Expanding on 25362's last response, consider a column in which only a tiny fraction of the feed is removed overhead, and nearly all of the feed out the bottom. To achieve a certain degree of stripping of light stuff from the bottoms, a certain boilup is required, depending on the relative volatility of the light stuff w.r.t. the heavy key(s). Except for any vapor knocked down at the feed tray by a cold feed, the vapor will run up the top section to the condenser. If only a tiny bit of material is withdrawn as distillate, then the top section L/V will be very close to 1.0 (total reflux), and increasing the vapor coming up (by means of hotter/vaporized feed) will have almost no effect on the rectification.

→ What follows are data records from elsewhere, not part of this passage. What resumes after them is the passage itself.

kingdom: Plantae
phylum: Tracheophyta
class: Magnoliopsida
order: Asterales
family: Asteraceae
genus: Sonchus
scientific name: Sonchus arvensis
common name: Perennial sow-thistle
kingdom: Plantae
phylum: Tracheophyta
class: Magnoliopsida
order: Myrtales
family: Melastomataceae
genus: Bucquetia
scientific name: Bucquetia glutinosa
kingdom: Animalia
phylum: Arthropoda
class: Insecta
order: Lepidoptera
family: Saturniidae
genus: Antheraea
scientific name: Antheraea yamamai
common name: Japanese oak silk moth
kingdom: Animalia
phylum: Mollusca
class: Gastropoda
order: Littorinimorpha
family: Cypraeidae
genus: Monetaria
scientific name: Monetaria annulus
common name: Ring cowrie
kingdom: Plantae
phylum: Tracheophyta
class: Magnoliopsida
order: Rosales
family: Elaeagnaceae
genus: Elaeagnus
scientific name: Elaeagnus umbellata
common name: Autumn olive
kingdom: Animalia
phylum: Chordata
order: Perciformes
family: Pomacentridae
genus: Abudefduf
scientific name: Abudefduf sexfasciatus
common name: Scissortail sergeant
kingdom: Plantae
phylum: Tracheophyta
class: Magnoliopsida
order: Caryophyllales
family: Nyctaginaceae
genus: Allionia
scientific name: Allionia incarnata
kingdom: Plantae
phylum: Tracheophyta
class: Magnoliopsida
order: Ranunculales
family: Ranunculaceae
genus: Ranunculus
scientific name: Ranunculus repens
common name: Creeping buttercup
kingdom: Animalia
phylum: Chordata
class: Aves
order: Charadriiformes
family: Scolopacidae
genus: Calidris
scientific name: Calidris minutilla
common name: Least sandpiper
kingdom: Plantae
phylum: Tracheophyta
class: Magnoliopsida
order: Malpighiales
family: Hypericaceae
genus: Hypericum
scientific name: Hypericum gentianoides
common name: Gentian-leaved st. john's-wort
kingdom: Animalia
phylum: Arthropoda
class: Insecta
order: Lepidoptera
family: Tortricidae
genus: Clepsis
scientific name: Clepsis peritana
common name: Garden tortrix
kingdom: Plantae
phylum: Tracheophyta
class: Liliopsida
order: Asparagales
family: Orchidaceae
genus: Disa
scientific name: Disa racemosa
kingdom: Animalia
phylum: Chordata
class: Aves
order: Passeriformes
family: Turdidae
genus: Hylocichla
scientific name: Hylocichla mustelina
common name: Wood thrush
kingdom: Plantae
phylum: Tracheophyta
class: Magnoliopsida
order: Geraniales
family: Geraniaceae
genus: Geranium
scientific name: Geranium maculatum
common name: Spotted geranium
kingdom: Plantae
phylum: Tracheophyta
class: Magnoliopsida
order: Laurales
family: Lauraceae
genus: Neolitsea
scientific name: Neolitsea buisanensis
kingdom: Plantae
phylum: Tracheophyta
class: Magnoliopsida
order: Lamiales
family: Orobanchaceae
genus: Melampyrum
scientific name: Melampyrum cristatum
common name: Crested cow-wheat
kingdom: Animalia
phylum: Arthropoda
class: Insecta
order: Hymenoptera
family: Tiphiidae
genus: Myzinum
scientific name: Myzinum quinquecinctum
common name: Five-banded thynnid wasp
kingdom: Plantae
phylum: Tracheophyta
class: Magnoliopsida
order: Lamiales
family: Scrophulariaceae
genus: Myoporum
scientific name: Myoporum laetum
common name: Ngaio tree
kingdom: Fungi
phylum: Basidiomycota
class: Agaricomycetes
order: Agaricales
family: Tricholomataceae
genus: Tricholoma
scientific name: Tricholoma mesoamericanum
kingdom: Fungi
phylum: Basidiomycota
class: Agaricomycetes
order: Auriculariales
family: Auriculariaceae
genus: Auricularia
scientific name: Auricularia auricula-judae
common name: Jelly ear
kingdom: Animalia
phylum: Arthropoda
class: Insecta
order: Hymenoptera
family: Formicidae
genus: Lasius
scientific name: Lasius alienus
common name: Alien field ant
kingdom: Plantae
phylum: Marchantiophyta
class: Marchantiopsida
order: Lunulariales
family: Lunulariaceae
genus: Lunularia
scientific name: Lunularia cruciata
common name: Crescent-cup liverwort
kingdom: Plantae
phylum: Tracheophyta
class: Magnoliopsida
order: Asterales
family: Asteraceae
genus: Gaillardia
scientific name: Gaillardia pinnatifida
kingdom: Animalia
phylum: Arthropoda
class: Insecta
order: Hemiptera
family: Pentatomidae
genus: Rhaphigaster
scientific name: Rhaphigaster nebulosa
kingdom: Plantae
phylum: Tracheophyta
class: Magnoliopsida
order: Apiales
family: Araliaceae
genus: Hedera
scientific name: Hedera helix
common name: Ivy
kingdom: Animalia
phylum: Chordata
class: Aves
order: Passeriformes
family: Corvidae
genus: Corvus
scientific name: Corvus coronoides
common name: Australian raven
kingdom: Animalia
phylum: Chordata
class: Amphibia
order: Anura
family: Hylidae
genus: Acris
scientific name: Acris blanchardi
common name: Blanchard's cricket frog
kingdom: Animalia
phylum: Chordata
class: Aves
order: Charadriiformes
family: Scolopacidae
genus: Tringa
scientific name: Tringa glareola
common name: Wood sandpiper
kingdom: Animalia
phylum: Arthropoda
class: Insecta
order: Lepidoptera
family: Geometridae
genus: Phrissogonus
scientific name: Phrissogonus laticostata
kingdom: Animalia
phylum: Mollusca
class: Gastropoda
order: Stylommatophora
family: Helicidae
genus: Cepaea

Meanwhile, the stripping section still needs the same L/V (or V/B) to do its job, and adding heat to the feed has no effect there either; extra feed turned into vapor just gets condensed and returned to the top of the stripping section as liquid again, so the liquid running down the rectification trays and the boilup stay about the same.
For the reverse situation, with a tiny bottoms stream (say, a residue of some sort), the reasoning is similar, except that the stripping section is near total reflux, and adding heat to the feed means that much less heat needed at the reboiler to provide vapor entering the rectification section. As you move from the situation of tiny distillate to tiny bottoms, adding heat to the feed does make increasingly more difference, which may be beneficial or not, depending on the situation.
A quick series of runs on any decent process simulator will quantify the changes to duties and traffic in the column as you add heat to the feed, but understanding the extreme situations helps make sense of what the simulation is telling you.